■ **Dataset excerpts**:
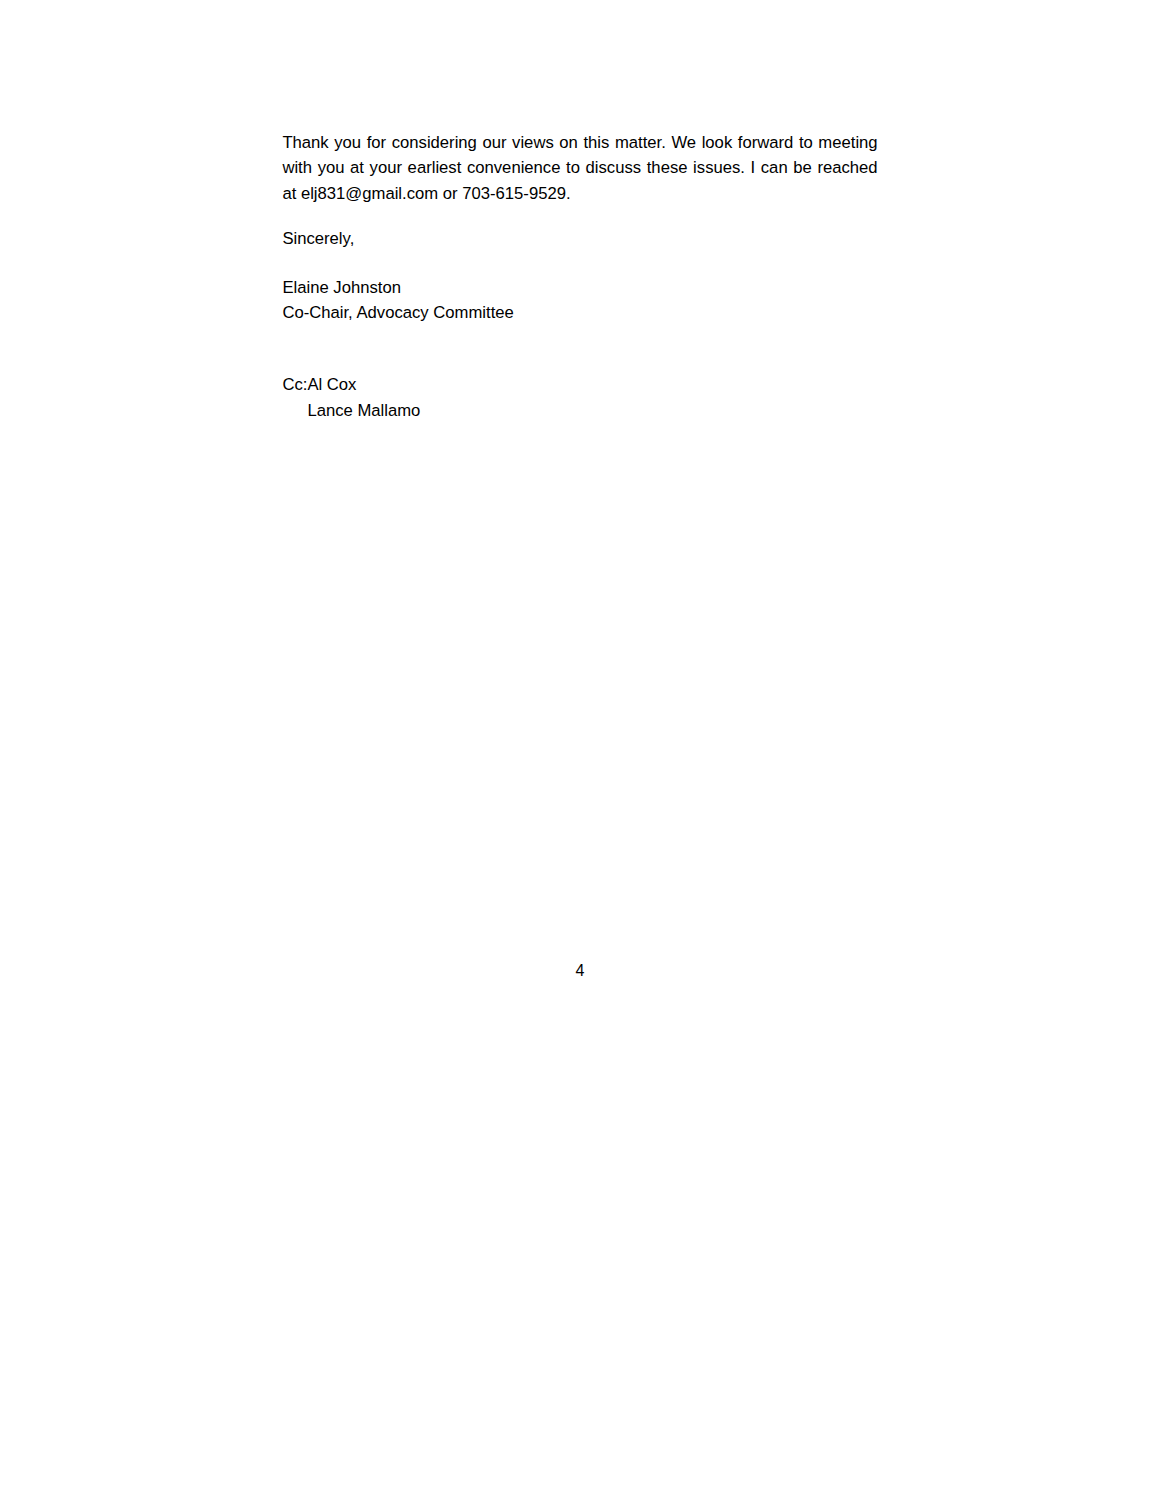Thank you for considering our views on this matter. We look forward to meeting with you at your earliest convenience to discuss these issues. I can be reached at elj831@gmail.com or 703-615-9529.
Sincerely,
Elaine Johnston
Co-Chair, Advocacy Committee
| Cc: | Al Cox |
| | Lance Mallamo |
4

■ **To do**: Print out each record exactly as shown, but keep the pictures out.

■ **Response to this task**:
Thank you for considering our views on this matter. We look forward to meeting with you at your earliest convenience to discuss these issues. I can be reached at elj831@gmail.com or 703-615-9529.
Sincerely,
Elaine Johnston
Co-Chair, Advocacy Committee
| Cc: | Al Cox |
| | Lance Mallamo |
4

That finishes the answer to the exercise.